If George Gurdjieff (see previous post) had been a screenwriter, he might have organized his plots around the story’s “centre of gravity”. Gurdjieff used that term with reference to his lectures. There’s no point in wasting time with details, he said, if the essence of his subject isn’t understood. Let’s – as writers and readers – consider this approach.

So, what is a story’s centre of gravity?

In Star Wars, it was the Dark Force, a centre of gravity that most certainly guided George Lucas through the development of his intergalactic tale. It’s almost always a ‘dark force’, that is to say, an aspect of the protagonist that he or she will avoid like the plague. It’s what heroes fear most. It defines their limits.
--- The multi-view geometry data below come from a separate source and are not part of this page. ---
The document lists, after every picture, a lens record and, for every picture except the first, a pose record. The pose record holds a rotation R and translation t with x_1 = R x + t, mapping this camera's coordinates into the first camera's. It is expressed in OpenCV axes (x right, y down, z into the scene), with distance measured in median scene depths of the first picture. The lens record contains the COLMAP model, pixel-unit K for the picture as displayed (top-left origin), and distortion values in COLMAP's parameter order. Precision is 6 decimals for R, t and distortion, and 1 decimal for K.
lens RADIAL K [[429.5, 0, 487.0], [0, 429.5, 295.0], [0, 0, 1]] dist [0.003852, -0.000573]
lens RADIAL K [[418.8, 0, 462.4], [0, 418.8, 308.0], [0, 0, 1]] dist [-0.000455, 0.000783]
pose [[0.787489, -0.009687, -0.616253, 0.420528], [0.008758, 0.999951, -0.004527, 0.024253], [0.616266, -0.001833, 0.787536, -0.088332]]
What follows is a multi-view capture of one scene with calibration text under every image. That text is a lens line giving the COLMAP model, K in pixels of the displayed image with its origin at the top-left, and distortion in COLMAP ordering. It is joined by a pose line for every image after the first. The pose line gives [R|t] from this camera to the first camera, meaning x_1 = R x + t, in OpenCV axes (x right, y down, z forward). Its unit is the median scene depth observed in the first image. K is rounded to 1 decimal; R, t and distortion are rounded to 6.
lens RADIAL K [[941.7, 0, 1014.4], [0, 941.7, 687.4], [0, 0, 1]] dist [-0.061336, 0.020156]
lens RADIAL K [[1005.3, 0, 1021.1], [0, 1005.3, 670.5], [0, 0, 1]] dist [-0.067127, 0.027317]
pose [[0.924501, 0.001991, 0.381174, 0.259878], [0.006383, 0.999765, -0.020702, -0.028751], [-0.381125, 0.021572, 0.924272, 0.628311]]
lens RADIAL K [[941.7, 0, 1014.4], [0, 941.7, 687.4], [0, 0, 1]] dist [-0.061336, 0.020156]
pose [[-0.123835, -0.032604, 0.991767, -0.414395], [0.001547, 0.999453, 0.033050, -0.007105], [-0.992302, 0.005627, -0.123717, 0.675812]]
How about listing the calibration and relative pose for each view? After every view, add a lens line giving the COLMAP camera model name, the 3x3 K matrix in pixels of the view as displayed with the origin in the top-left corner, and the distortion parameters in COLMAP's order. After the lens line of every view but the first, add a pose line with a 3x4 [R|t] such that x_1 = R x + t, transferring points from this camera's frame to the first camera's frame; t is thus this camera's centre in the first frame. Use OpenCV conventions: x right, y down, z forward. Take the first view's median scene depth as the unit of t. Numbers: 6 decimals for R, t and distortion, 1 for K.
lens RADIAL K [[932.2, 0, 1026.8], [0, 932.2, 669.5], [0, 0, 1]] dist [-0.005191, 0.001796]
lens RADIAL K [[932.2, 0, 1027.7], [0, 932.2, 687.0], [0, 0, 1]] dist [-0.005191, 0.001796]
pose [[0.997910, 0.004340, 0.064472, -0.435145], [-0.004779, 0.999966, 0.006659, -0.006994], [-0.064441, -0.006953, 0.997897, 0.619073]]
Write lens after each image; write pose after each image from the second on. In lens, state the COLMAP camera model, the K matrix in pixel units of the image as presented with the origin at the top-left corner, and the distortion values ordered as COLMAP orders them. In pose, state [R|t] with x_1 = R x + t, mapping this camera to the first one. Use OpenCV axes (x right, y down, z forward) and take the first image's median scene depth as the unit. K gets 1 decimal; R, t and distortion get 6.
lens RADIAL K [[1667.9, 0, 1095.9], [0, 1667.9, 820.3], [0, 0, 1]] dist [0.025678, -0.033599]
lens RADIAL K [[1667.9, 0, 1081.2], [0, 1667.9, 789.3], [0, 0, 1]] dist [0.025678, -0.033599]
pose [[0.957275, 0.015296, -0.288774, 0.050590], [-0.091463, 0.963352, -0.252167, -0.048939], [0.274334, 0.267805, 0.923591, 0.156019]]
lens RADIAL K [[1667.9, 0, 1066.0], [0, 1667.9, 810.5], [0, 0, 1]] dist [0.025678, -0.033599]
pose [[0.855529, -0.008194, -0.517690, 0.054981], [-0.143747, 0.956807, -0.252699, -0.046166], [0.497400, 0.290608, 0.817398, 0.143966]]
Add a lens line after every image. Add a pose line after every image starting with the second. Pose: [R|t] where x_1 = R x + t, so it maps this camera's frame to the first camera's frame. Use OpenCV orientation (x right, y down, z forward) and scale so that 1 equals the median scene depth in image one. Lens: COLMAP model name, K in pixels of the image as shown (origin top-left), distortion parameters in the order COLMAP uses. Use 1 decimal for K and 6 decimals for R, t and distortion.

So, naturally, that’s where the story is headed.

A story should take the protagonist to that very place where she has no experience in defending herself. It’s a place of emptiness, exhaustion, and dread. It’s only at this dead-end where the hero opens up to influences beyond her narrow, mind-made reality…and finds a way out.

As writers, we need to discover this crucial story element as soon as possible in the writing process. As readers, we get seduced into the story by our expectation that the protagonist will crash and burn into this personal void.

This week’s blog from Eckhart Tolle says it perfectly: “Creativity arises out of the state of thoughtless presence in which you are much more awake than when you are engrossed in thinking.”

Consider Loretta (Cher) in Moonstruck. I keep coming back to the Act Two crisis in this most perfect of films. Loretta has struggled throughout Acts One and Two to suppress her romantic nature because she’s soon to marry a dullard. But after the most romantic evening of her life (with her fiance’s brother), she has run out of defenses. She has come to a full stop. As the camera zooms slowly into her face, we see exactly what Gurdjieff and Tolle are talking about. We see the ‘thoughtless presence’ that exists at the ‘centre of gravity’.

Act Three finds the hero functioning in tune with her deeper nature for the first time. As in fiction, so in life – we have to come to a complete stop before resuming a life that’s in tune with the wider world.  

Until we know what it takes to bring our hero to that complete stop, all other story details are meaningless.